The judge noted that the red states’ brief argued that the FDA’s actions were infringing on their state laws concerning abortion pills.

He asked Erin Hawley, an attorney for the challengers, whether Dobbs was an “intervening event” that has “changed the landscape” around the relationship between state and federal government concerning abortion policy.

Hawley agreed, calling it a “sea change.”

If Kacsmaryk has any sore feelings over the blow up around his efforts to keep Wednesday’s hearing plans quiet, he didn’t show them at the proceedings.

When questioning both sides of the case, Kacsmaryk had a restrained, straight-forward tone.
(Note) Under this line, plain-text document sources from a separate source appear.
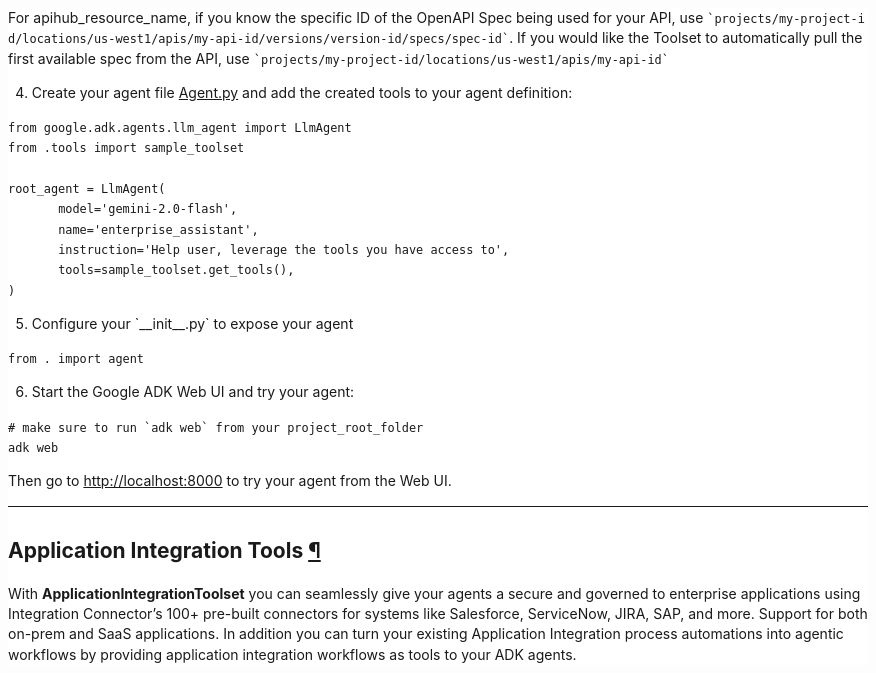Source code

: For apihub\_resource\_name, if you know the specific ID of the OpenAPI Spec
being used for your API, use
`` `projects/my-project-id/locations/us-west1/apis/my-api-id/versions/version-id/specs/spec-id` ``.
If you would like the Toolset to automatically pull the first available spec
from the API, use
`` `projects/my-project-id/locations/us-west1/apis/my-api-id` ``

4. Create your agent file [Agent.py](http://agent.py/) and add the created tools
    to your agent definition:



```md-code__content
from google.adk.agents.llm_agent import LlmAgent
from .tools import sample_toolset

root_agent = LlmAgent(
       model='gemini-2.0-flash',
       name='enterprise_assistant',
       instruction='Help user, leverage the tools you have access to',
       tools=sample_toolset.get_tools(),
)

```

5. Configure your \`\_\_init\_\_.py\` to expose your agent



```md-code__content
from . import agent

```

6. Start the Google ADK Web UI and try your agent:



```md-code__content
# make sure to run `adk web` from your project_root_folder
adk web

```


Then go to [http://localhost:8000](http://localhost:8000/) to try your agent from the Web UI.

* * *

## Application Integration Tools [¶](https://google.github.io/adk-docs/tools/google-cloud-tools/\#application-integration-tools "Permanent link")

With **ApplicationIntegrationToolset** you can seamlessly give your agents a
secure and governed to enterprise applications using Integration Connector’s
100+ pre-built connectors for systems like Salesforce, ServiceNow, JIRA, SAP,
and more. Support for both on-prem and SaaS applications. In addition you can
turn your existing Application Integration process automations into agentic
workflows by providing application integration workflows as tools to your ADK
agents.
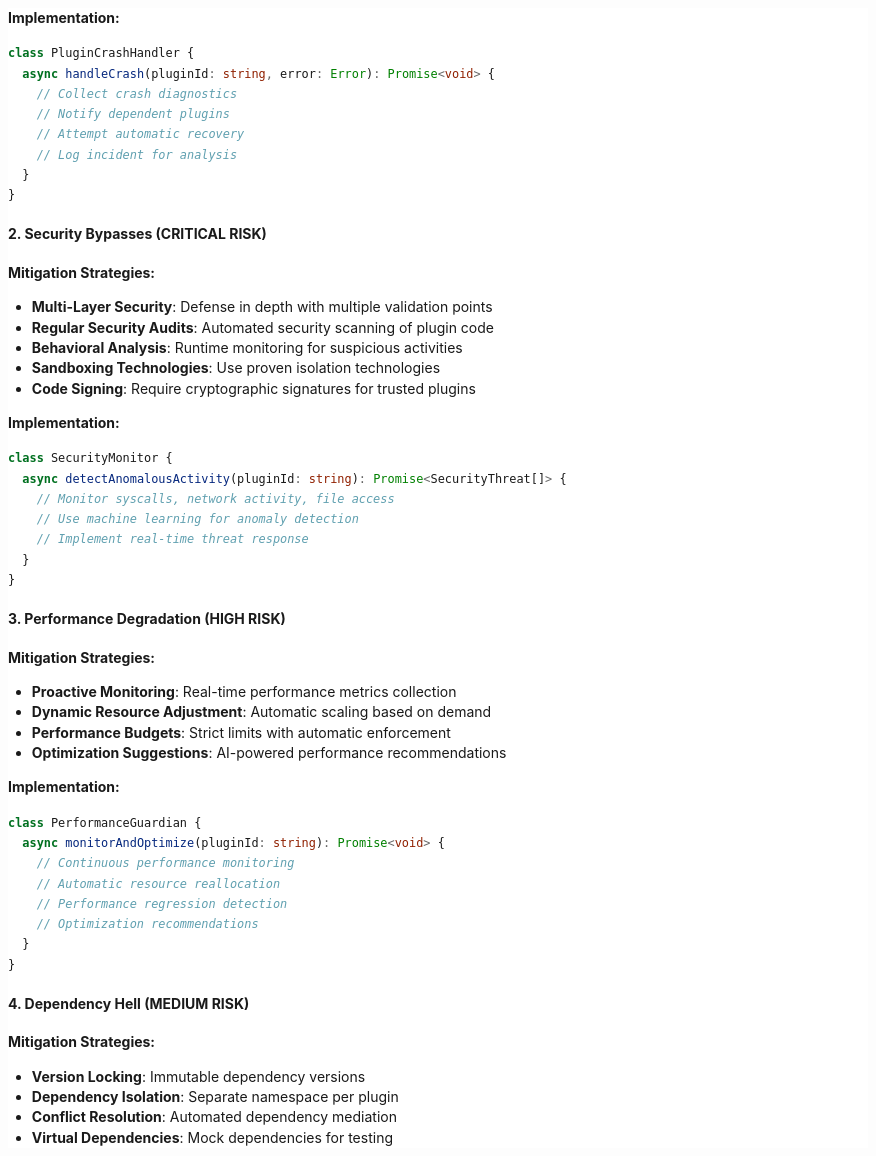 **Implementation:**
```typescript
class PluginCrashHandler {
  async handleCrash(pluginId: string, error: Error): Promise<void> {
    // Collect crash diagnostics
    // Notify dependent plugins
    // Attempt automatic recovery
    // Log incident for analysis
  }
}
```

#### 2. Security Bypasses (CRITICAL RISK)
**Mitigation Strategies:**
- **Multi-Layer Security**: Defense in depth with multiple validation points
- **Regular Security Audits**: Automated security scanning of plugin code
- **Behavioral Analysis**: Runtime monitoring for suspicious activities
- **Sandboxing Technologies**: Use proven isolation technologies
- **Code Signing**: Require cryptographic signatures for trusted plugins

**Implementation:**
```typescript
class SecurityMonitor {
  async detectAnomalousActivity(pluginId: string): Promise<SecurityThreat[]> {
    // Monitor syscalls, network activity, file access
    // Use machine learning for anomaly detection
    // Implement real-time threat response
  }
}
```

#### 3. Performance Degradation (HIGH RISK)
**Mitigation Strategies:**
- **Proactive Monitoring**: Real-time performance metrics collection
- **Dynamic Resource Adjustment**: Automatic scaling based on demand
- **Performance Budgets**: Strict limits with automatic enforcement
- **Optimization Suggestions**: AI-powered performance recommendations

**Implementation:**
```typescript
class PerformanceGuardian {
  async monitorAndOptimize(pluginId: string): Promise<void> {
    // Continuous performance monitoring
    // Automatic resource reallocation
    // Performance regression detection
    // Optimization recommendations
  }
}
```

#### 4. Dependency Hell (MEDIUM RISK)
**Mitigation Strategies:**
- **Version Locking**: Immutable dependency versions
- **Dependency Isolation**: Separate namespace per plugin
- **Conflict Resolution**: Automated dependency mediation
- **Virtual Dependencies**: Mock dependencies for testing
He had occasional follow-up questions for the plaintiffs, but did not aggressively push back on their arguments. The substance of his questions for the FDA’s defenders was more skeptical, but he kept with the measured approach in his questioning, and avoided any pushiness when grilling the government and the drug company about the approval process.

At the end of the hearing, he thanked the parties, as well as those who filed dozens of friend of the courts briefs, for their “superb” briefing. He also acknowledged the logistical hurdles the lawyers at the hearing went through to get to his courthouse in Amarillo, which is a several hours’ drive from Texas’ biggest cities.

Left unmentioned by the judge was the fact that he tried to delay the announcement of the hearing until the evening before, which would have made it difficult for members of the public and the media to attend Wednesday’s proceedings. When there was blowback to The Washington Post reporting about his plan – laid out in a private teleconference with attorneys where he pointed to death threats and harassment that had been directed to the courthouse staff – he announced the hearing on Monday.

The courtroom was open to the public, but only with limited seating: 19 seats for reporters and 19 for members of the public. By 6 a.m. CT Wednesday there were already lines outside the courtroom to claim those seats. Those attendees were not allowed to bring electronics in with them, and if they left the courthouse, they were not allowed back in.

Kacsmaryk warned at the beginning of the hearing that anyone who disrupted the proceedings would be immediately removed without warning. But there were no such disruptions.

Kacsmaryk wrapped up the hearing without any explicit timeline for when he’ll rule, telling the parties he would issue an order and opinion “as soon as possible.”

While he was arguing, Schwei, the DOJ attorney, requested that the judge – if he were to rule against the FDA – to immediately put that ruling on pause so it could be appealed. The judge stopped short of promising an automatic stay in the event of an adverse ruling, but he acknowledged he understood what DOJ was asking for.

An appeal would first go to a panel of three judges of the 5th US Circuit Court of Appeals, arguably the most conservative appeals court in the country. The panel’s decision could then be appealed either to the full 5th Circuit or the US Supreme Court.

Beyond these procedural questions, Kacsmaryk seemed to be grappling with the practical impact of a ruling in favor of the plaintiffs. He asked plaintiffs’ attorneys, the DOJ lawyers and the attorneys for the drug company Danco whether it would be possible for him to block some but not all of the FDA actions the challengers were targeting. He returned to the question again when the plaintiffs were back up for the rebuttal.

He also pressed Baptist, the attorney for the abortion opponents, on whether the plaintiffs were seeking an order that the FDA begin the withdrawal of the drug – a process that would take months – or if they thought the judge could directly take if off the market.